We Got Bit By the Leap Second Bug
Did you know there was a leap second going from Saturday June 30th into Sunday July 1st? At midnight Greenwich Mean Time (GMT), the clock was held back a second to keep time in sync with the planet’s daily rotation.
Sounds harmless – more of an opportunity for jokes about what you’ll do with an extra second of time…
Well, turns out that the Linux kernel had a small bug related to the seconds not advancing at midnight GMT. This timing issue did NOT affect any of our hosting servers.
However, one of our backup servers that we use for 6 hour disaster recovery backups did not fare so well.
Sunday morning, I noticed the CPU for this server was pegged at 100%, and the backup software was sluggish at best. I knew about the leap second, but didn’t connect the 2 events. I thought the backup software was malfunctioning.

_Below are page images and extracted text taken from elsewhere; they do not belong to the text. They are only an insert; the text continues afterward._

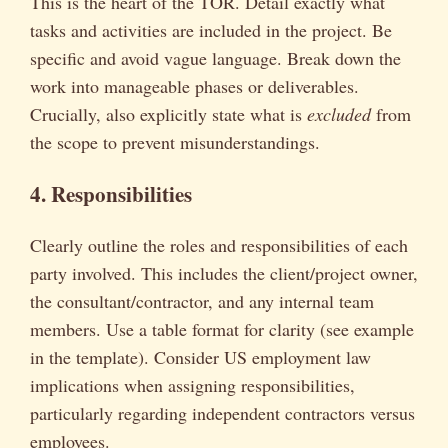
This is the heart of the TOR. Detail exactly what
tasks and activities are included in the project. Be
specific and avoid vague language. Break down the
work into manageable phases or deliverables.
Crucially, also explicitly state what is
excluded
from
the scope to prevent misunderstandings.
4. Responsibilities
Clearly outline the roles and responsibilities of each
party involved. This includes the client/project owner,
the consultant/contractor, and any internal team
members. Use a table format for clarity (see example
in the template). Consider US employment law
implications when assigning responsibilities,
particularly regarding independent contractors versus
employees.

Send an emergency email to the backup software company – they start looking at it – we try upgrading – stopping and starting – collecting data – still no solution.
Fast forward to Monday, lots of back and forth, and finally one of the support guys at the backup company says “maybe it’s the leap second bug“.
A simple reboot of the server, and everything was back to normal. Turns out the Java software that powers the backup system was highly susceptible to this timing bug. It did not like the time not advancing into the next day.
With Linux servers, a reboot *almost never* solves anything, as reboots are only needed to load a new kernel (and with new technology we can perform kernel updates live without a reboot). But in this case, it was actually needed to clear a dead-lock condition.
It’s amazing what a simple “extra” second can do to a complex computer system.